European here, you're entirely right. The racism here is heavily engrained in the cultural rivalries, where we're racist against all the foreign cultures, and there's just so many of them you can't reconcile all of them. Italians, slavs (and all the different slavs), Nordics, Spaniards, Dutch, German, French, Russians, etc. And that's not even scratching religion, color, or other continents.
The Irish are cool most everywhere tho.
yall need to get off the high horse and take a joke sometimes. you terrorized the entire world via colonization for hundreds of years through modern day, if people harmlessly stereotype the german or french, make fun of british people, or tease the dutch language, yall can handle it
for context, im american. we get bullied all the time, and while not all americans are fat and stupid, the combination of that many are and that we've terrorized the world plenty make me think a lil teasing is fair
You guys should start bulking up your militaries. At best, the US will completely abandon you, and I really don't want to think about worst-case scenario as I live in the US.
Based on the comments it looks like Europeans weren't ready to hear some of these things. 😉 Let me pile on...
Innovation in Europe is stiffled due to a risk-averse culture, complex regulatory environments, fragmented markets across different countries, limited access to venture capital, and a tendency for established companies to be less receptive to new ideas from startups, making it harder for innovative companies to scale up (compared to the US).
Rather have stifled innovation than innovation running rampant like what the US is doing.
With stifled innovation you only get through if you have an actual good idea instead of just an idea that makes money.
regulatory environments
Regulations are written in the blood of the victims.
Idolizing the past (and long gone) 'grandeur' of some European countries is not the best way to prepare for the future.
edit: as a disclaimer, I'm European from one of those once important countries.
How would people who live outside of Europe know what Europeans are not ready to hear? As someone who lives in the U.S. I know only a couple of people IRL who live in Europe.
______________________________
__What you should do__.
Could you continue the comment thread about Europe and Europeans from where it stops?

__Raw data__.
______________________________
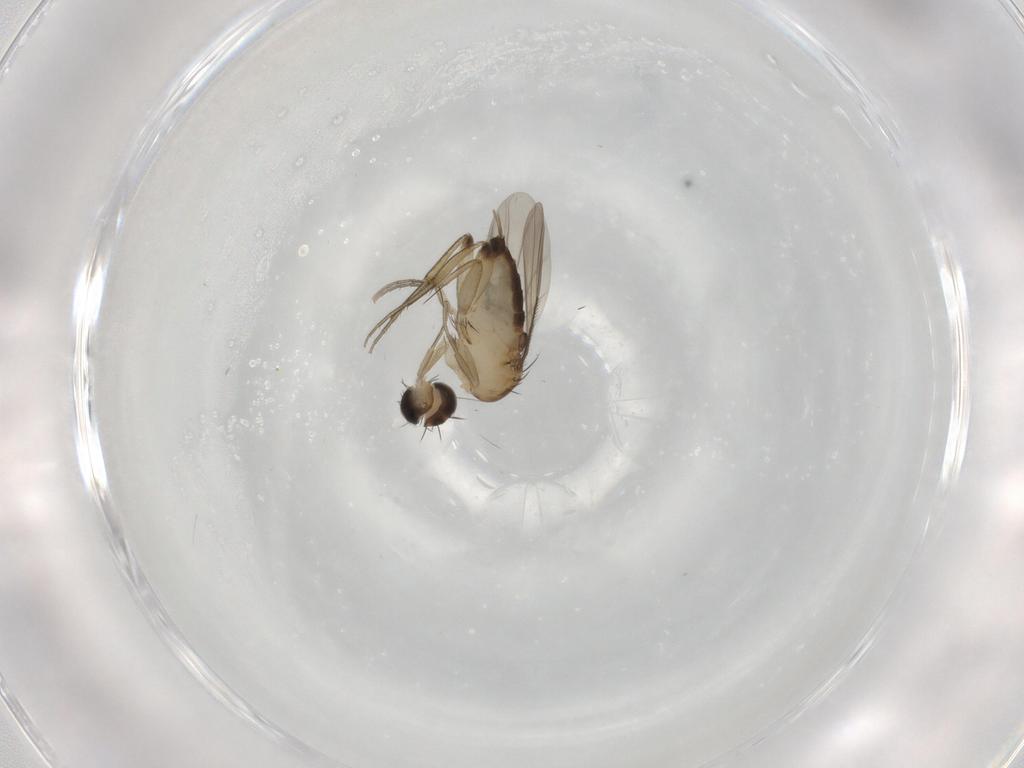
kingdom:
______________________________
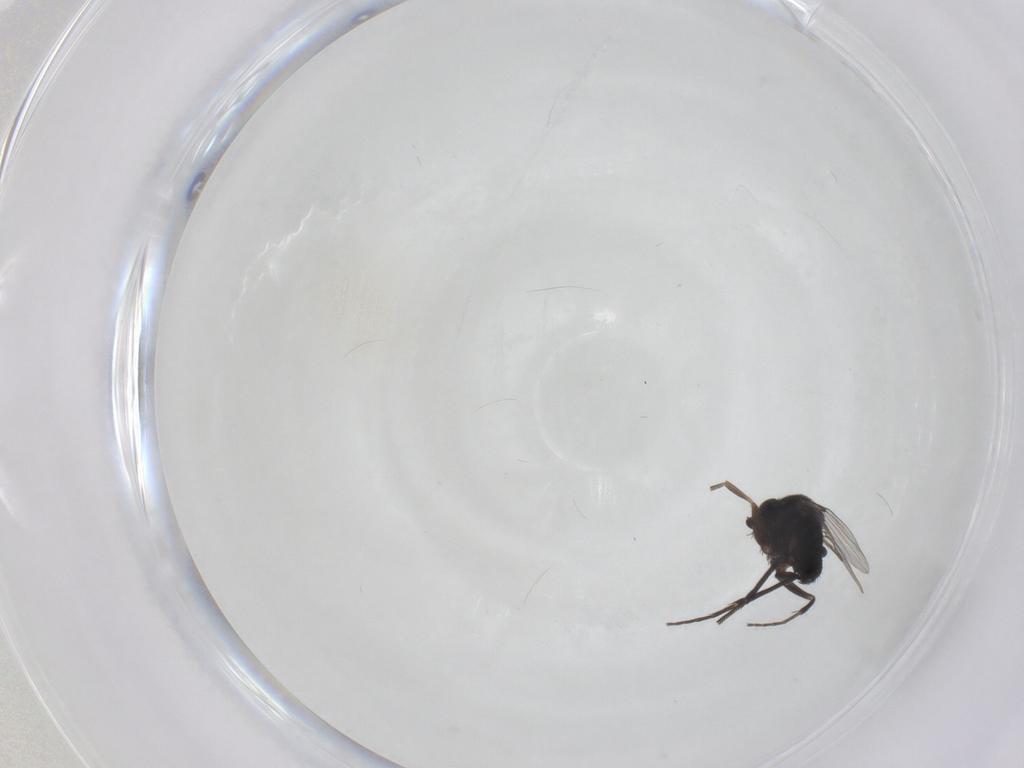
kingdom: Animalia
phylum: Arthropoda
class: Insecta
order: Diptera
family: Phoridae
______________________________
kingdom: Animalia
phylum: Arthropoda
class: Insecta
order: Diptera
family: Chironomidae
______________________________
__Output for this task__.
The thing my European friend was not ready to hear was that all his complaining about the social programs in his home country and the high taxes and so on comes across as entitled and spoiled. Because he's never lived without the benefits of a state that will provide healthcare and so on, he is free to complain about his privileges and glorify the U.S. as a place where individual citizens fill in the responsibilities that the government should fulfill. He sees this as an unmitigated good, because he thinks it means more civic engagement.
What he doesn't understand is that this results in most people falling through the cracks, and until he falls through one of those cracks himself it won't be real to him how bad it is to not be able to afford losing wages because you are sick or injured, or what it's like when you can't afford to see a doctor when you break a bone or get so sick you can't leave your house.
That said, I'm not sure every European needs to hear this, or that they're not ready to hear it - just this one person seemed to be a little delusional and to have idealized the U.S. as some kind of right-wing libertarian utopia.
The sound from my portable bluetooth speaker. But that's mostly because it's a shitty speaker and you can barely hear it when it's sitting 3 feet away let alone when there's at minimum an ocean between you and it.
EU institutions are just as regulatory captured as everywhere else. The EU bureaucracy is horribly inefficient with tons of unfirable "human drones" making 2x for the same role one does in the the private market, where they just do 1/10x of the work. The only reason EU is not quite as corrupt as USA is ironically because all the competing rich fuckers of each nation are competing with each other's lobbying
We have less corruption because our bureaucracy is horribly inefficient.
If they want to bribe someone, they need to bribe a ton of people making it more costly and more visible.
Want to know what an efficient bureaucracy looks like? A dictatorship.
It might be unpopular opinion, but I firmly believe that Inefficiencies in the bureaucracy is a good thing considering alternatives. It acts like a buffer, redundancies are in effect acting like checks and balances, and it's way harder to break or subvert than the one without redundancy.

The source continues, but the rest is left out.